**Article**
##############################

This process has several steps.
First, all messages from the group need to be downloaded locally.
Next, we iterated through these messages and processed them. For us, this meant discarding the HTML verions of the messages, and inserting the information we cared about into an SQLite database.
After that, we could query and filter them, and export the information we needed for a bulk mail to CSV.
Messages were downloaded with a modification to this project: https://github.com/geniusgordon/go-google-group-crawler
Our fork of this project, allowing access to private groups and fixing a couple of bugs, can be found here: https://github.com/redguava/go-google-group-crawler
Our fork expects a file named cookies.txt
to exist in its directory to allow it access to your private group.
To create this file, visit your group in Chrome (while logged in), with the developer console open. In the network tab, find the main page request, right click it and select Copy as cURL (bash)
from the context menu.
This curl request has a number of parameters, but the one we want is a header (-H
) parameter beginning with cookie:
. Copy this entire parameter after the word cookie:
into your cookie.txt file, excluding the closing single quote ('
).
If you don't have it installed already, you'll need to install Go. Instructions can be found here: https://golang.org/doc/install
run:
go run crawler.go -o [YOUR_GOOGLE_GROUP_ORGANIZATION] -g [YOUR_GROUP_ID] -t 4
This will download all the messages from this group into a subdirectory.

##############################

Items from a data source
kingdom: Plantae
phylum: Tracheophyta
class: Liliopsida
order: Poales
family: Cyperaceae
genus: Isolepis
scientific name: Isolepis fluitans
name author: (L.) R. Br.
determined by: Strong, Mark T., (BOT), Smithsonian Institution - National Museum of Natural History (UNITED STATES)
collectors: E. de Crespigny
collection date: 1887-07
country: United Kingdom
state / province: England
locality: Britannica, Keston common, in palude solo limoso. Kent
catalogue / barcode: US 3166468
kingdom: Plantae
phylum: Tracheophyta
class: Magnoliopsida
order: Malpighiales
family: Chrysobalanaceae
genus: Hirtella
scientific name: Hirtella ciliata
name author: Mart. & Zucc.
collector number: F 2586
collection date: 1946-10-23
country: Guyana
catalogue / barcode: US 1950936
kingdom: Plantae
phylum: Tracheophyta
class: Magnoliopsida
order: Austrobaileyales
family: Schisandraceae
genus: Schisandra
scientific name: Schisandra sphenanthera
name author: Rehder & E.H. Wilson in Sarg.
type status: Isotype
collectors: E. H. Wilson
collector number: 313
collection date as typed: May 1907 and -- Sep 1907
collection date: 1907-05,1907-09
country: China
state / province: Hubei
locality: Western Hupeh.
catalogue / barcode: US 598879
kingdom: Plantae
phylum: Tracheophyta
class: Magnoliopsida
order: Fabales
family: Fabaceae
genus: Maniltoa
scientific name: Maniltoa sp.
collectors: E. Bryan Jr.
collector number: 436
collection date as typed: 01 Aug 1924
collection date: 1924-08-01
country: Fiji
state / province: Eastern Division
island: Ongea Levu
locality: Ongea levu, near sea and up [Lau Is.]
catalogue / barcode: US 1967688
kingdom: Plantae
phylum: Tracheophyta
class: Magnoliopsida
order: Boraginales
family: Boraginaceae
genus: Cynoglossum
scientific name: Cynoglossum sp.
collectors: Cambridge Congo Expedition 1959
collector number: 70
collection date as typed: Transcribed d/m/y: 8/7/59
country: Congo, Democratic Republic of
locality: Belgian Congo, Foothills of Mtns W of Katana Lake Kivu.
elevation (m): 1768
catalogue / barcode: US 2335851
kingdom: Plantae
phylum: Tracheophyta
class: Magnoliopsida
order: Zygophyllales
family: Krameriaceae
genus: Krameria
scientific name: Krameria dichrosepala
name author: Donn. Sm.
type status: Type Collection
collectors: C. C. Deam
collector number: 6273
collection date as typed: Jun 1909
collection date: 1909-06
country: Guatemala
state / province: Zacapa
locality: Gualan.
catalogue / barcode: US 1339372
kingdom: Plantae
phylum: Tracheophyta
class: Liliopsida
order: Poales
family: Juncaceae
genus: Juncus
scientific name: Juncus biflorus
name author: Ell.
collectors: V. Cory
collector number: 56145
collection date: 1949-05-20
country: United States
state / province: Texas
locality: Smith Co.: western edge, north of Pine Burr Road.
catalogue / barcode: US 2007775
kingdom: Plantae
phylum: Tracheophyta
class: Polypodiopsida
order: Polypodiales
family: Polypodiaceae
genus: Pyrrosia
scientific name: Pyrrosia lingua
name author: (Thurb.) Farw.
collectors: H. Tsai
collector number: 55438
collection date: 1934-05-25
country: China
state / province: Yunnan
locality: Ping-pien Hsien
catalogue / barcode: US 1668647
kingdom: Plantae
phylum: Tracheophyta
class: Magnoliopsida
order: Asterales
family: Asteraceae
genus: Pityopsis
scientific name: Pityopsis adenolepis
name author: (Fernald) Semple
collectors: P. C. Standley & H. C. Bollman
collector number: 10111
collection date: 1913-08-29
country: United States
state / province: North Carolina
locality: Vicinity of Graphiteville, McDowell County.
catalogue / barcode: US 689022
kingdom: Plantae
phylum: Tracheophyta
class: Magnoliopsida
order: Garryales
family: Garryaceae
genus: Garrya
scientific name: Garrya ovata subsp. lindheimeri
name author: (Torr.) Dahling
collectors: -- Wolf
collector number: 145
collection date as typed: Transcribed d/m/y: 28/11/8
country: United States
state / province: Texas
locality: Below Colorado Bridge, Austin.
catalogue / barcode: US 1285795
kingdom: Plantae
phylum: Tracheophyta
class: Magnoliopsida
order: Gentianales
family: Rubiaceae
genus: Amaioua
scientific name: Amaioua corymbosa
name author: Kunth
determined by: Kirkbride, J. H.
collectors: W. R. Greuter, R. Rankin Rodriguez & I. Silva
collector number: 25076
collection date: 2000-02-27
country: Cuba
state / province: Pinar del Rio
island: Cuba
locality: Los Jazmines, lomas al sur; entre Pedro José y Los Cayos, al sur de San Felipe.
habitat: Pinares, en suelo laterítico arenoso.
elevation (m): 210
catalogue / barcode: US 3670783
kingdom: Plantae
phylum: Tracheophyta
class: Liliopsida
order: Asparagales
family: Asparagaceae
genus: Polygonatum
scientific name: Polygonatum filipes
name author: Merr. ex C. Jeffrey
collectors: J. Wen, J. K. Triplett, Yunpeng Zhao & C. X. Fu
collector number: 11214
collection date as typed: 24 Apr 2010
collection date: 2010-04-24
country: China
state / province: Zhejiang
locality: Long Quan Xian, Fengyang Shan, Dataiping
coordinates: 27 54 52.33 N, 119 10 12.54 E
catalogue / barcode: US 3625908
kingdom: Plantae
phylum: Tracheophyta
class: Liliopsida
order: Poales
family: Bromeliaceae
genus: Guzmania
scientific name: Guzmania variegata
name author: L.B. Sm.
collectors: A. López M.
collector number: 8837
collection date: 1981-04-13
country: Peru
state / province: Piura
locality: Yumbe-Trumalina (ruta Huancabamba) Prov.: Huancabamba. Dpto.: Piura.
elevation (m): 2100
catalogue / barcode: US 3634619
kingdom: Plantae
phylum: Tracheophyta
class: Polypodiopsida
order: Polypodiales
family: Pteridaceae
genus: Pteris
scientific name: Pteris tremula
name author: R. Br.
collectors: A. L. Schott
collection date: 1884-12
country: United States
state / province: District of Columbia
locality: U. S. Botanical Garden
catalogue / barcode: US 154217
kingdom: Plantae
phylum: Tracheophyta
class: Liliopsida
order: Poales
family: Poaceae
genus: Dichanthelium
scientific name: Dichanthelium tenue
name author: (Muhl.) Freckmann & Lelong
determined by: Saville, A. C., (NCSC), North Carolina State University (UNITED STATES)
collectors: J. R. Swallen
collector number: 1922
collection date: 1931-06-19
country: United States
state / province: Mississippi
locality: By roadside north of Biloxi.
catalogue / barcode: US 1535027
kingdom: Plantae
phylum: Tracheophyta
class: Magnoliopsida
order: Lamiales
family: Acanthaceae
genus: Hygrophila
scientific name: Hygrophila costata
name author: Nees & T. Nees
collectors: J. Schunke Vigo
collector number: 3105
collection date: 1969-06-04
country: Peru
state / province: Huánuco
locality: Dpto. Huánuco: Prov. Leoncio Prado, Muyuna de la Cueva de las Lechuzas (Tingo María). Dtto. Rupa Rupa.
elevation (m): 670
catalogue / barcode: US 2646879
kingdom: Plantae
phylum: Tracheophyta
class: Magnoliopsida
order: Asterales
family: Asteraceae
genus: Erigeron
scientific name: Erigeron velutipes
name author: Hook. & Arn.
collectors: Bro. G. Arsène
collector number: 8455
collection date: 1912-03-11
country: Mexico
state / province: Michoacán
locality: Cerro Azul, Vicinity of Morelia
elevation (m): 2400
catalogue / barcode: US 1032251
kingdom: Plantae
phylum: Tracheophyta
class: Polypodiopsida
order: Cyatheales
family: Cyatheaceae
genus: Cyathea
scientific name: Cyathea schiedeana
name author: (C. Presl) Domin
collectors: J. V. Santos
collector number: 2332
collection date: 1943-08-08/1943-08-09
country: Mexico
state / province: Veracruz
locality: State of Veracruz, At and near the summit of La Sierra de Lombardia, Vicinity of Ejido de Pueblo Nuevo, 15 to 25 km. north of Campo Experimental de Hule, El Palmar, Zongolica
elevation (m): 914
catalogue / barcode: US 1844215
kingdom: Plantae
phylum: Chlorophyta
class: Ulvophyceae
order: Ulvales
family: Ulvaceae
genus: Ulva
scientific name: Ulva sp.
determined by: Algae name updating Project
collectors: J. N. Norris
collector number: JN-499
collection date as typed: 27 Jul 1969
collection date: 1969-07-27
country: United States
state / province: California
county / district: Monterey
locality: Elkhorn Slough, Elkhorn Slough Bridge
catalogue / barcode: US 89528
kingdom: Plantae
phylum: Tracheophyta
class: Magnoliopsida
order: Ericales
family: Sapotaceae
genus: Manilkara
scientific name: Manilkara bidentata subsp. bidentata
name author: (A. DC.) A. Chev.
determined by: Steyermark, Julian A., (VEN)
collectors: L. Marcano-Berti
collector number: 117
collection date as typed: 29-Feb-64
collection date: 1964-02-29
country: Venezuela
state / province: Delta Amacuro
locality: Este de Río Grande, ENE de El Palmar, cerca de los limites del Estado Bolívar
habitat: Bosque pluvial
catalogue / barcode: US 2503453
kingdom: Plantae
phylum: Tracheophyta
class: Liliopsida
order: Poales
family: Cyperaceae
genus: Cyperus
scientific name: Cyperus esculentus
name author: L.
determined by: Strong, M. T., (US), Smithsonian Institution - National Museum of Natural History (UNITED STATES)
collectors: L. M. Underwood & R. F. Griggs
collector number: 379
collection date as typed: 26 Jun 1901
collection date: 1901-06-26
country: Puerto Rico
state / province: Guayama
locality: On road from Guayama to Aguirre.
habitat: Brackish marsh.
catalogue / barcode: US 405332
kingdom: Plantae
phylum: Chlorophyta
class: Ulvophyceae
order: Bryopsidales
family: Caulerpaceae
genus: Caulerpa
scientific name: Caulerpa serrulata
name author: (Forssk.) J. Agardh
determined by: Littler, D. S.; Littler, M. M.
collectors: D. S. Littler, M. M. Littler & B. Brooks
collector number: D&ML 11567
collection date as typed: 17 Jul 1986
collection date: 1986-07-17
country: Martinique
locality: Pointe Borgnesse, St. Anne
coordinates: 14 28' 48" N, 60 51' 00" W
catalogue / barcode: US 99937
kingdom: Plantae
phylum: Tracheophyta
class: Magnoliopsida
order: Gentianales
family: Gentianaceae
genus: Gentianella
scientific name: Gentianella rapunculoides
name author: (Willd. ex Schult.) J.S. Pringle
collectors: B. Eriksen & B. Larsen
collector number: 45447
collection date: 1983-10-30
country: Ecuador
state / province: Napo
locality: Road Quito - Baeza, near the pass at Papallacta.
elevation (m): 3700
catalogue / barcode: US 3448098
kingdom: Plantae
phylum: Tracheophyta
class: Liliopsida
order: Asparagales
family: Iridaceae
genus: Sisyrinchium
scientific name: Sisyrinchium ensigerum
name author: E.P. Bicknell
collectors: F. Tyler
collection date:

##############################

**Work instructions**
Please copy out the full guide on downloading Google Group messages, word for word.

**Expected output**
This process has several steps.
First, all messages from the group need to be downloaded locally.
Next, we iterated through these messages and processed them. For us, this meant discarding the HTML verions of the messages, and inserting the information we cared about into an SQLite database.
After that, we could query and filter them, and export the information we needed for a bulk mail to CSV.
Messages were downloaded with a modification to this project: https://github.com/geniusgordon/go-google-group-crawler
Our fork of this project, allowing access to private groups and fixing a couple of bugs, can be found here: https://github.com/redguava/go-google-group-crawler
Our fork expects a file named cookies.txt
to exist in its directory to allow it access to your private group.
To create this file, visit your group in Chrome (while logged in), with the developer console open. In the network tab, find the main page request, right click it and select Copy as cURL (bash)
from the context menu.
This curl request has a number of parameters, but the one we want is a header (-H
) parameter beginning with cookie:
. Copy this entire parameter after the word cookie:
into your cookie.txt file, excluding the closing single quote ('
).
If you don't have it installed already, you'll need to install Go. Instructions can be found here: https://golang.org/doc/install
run:
go run crawler.go -o [YOUR_GOOGLE_GROUP_ORGANIZATION] -g [YOUR_GROUP_ID] -t 4
This will download all the messages from this group into a subdirectory.